Senador Renan Calheiros é indiciado pela Polícia Federal por corrupção passiva e lavagem de dinheiro A Polícia Federal indiciou o senador Renan Calheiros (MDB-AL) por corrupção passiva e lavagem de dinheiro. As investigações apontam que o senador, que hoje é relator da CPI da Pandemia, pediu e recebeu R$ 1 milhão em propina da Odebrecht em 2012.

O relatório da PF foi enviado ao Supremo Tribunal Federal (STF) na sexta-feira (02) e deve ser encaminhado à Procuradoria-Geral da República (PGR), que decidirá sobre a apresentação de denúncia contra o parlamentar.

Além do senador, foram indiciadas outras quatro pessoas no inquérito.
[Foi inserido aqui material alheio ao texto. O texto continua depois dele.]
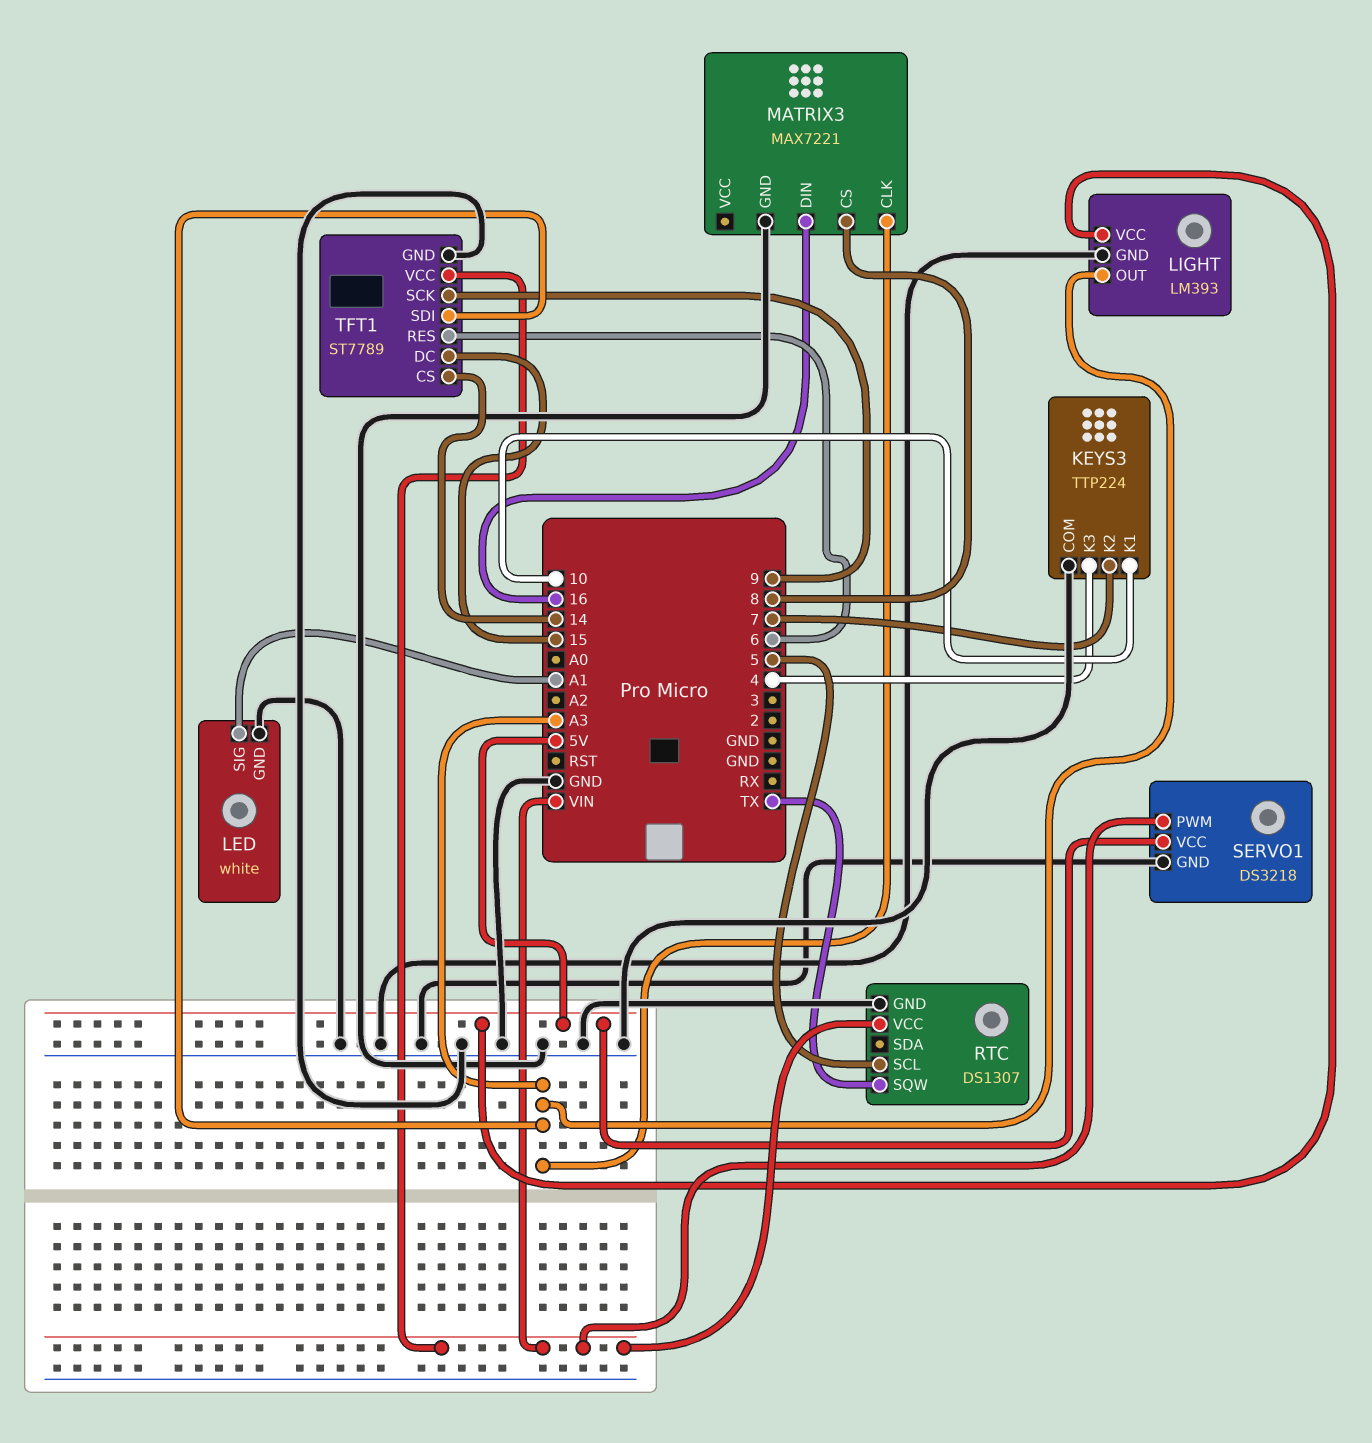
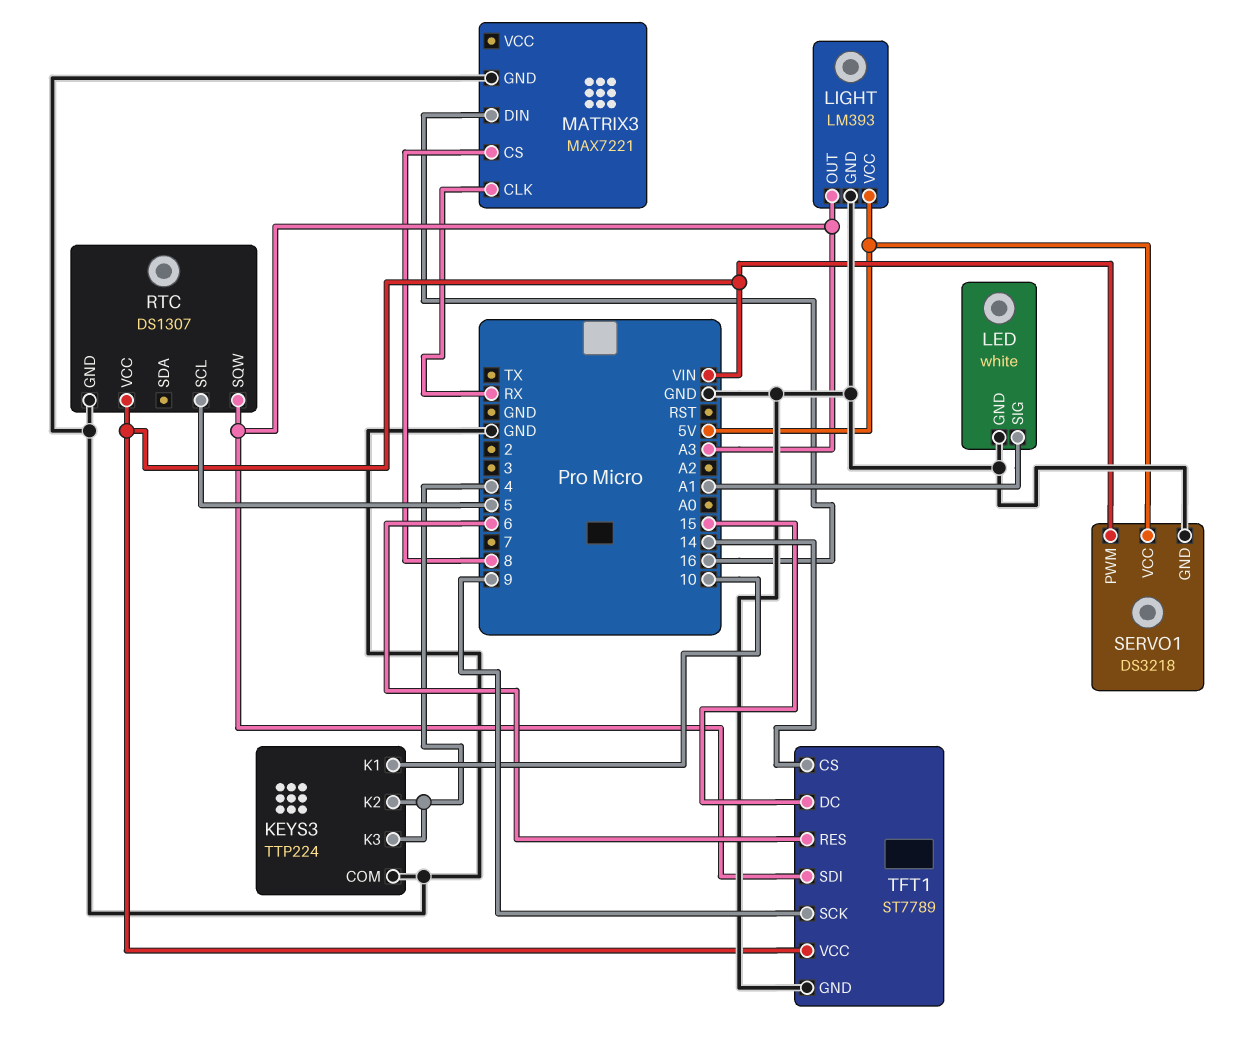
KEYS3 pin K2: 7 -> 4
MATRIX3 pin CLK: A3 -> RX
RTC pin SQW: TX -> A3

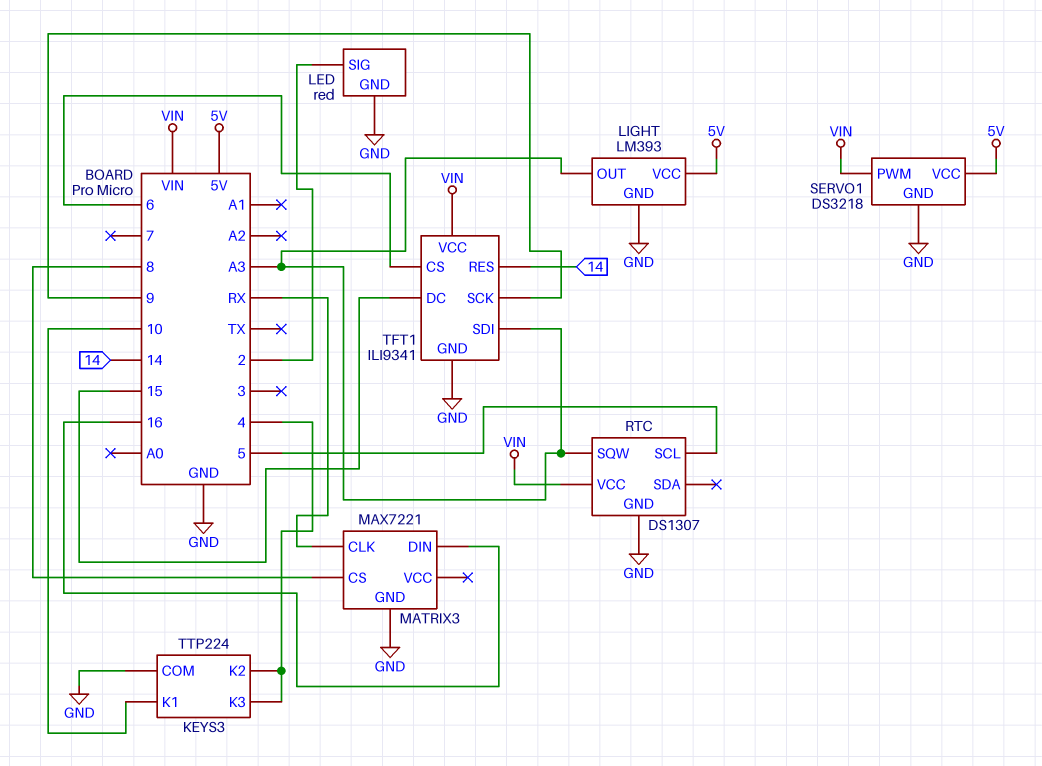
LED: white -> red
LED pin SIG: A1 -> 2
TFT1: ST7789 -> ILI9341
TFT1 pin CS: 14 -> 6
TFT1 pin RES: 6 -> 14

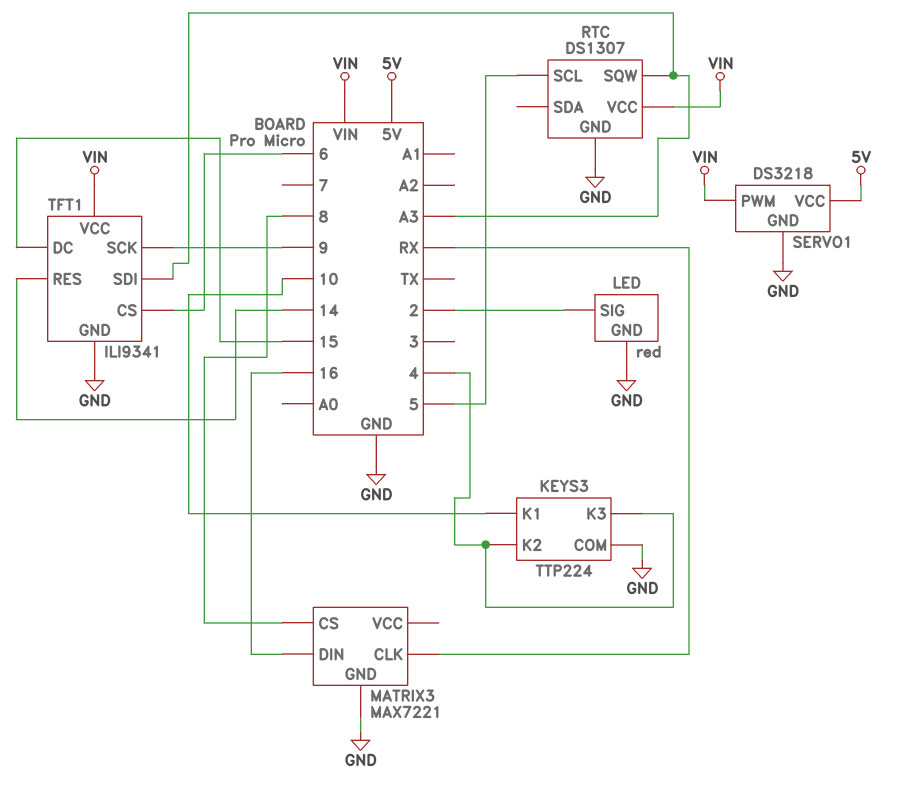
LIGHT: LM393 -> none
LIGHT pin GND: GND -> none
LIGHT pin OUT: A3 -> none
LIGHT pin VCC: 5V -> none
O documento é assinado pelo delegado Vinícius Venturini da Polícia Federal.

Em nota, a Odebrecht, que hoje se chama Novonor, informa que colaborou com a Justiça a partir de 2016. "Desde essa época, a empresa fez acordos no Brasil com o MPF, AGU, CGU e CADE e no exterior com o DOJ (EUA), Banco Mundial e BID, além de instituições em mais seis países". 

Investigações
O dinheiro, de acordo com os investigadores, teria sido pago em troca de o senador atuar pela aprovação de uma resolução que restringia incentivos fiscais a produtos importados que vinham sendo concedidos pelos Estados com o objetivo de beneficiar a Braskem.

Os investigadores apontam que o senador, identificado com o codinome “Justiça” no sistema da Odebrecht, recebeu, por intermédio de um funcionário de seu operador financeiro, o dinheiro no dia 31 de maio de 2012, no bairro Mooca, em São Paulo (SP).

Em nota, o advogado Luís Henrique Machado, que atua na defesa de Renan Calheiros, informou estar confiante de que a investigação será arquivada por acreditar que as apurações estão baseadas apenas em depoimento de delatores.

“Ao final de complexa investigação criminal, verificou-se a existência de elementos probatórios concretos de autoria e materialidade para se atestar a presença de indícios suficientes de que o Senador da República José Renan Vasconcelos Calheiros, no exercício de mandatos sucessivos de Senador da República desde 1995, juntamente com outras pessoas, cometeu o delito de corrupção passiva ao solicitar e receber pagamentos indevidos no montante de R$ 1.000.000,00 (um milhão de reais), no dia 31.05.2012, ano em que não foi candidato nas eleições, no contexto da aprovação do Projeto de Resolução do Senado nº 72/2010, convertido na Resolução do Senado Federal nº 13/2012”, escreveu o delegado no relatório. 

O inquérito foi aberto pelo ministro Edson Fachin, relator da Lava Jato no Supremo Tribunal Federal (STF), em abril de 2017 a pedido da Procuradoria-Geral da República (PGR) e com base na delação premiada de ex-executivos do grupo Odebrecht.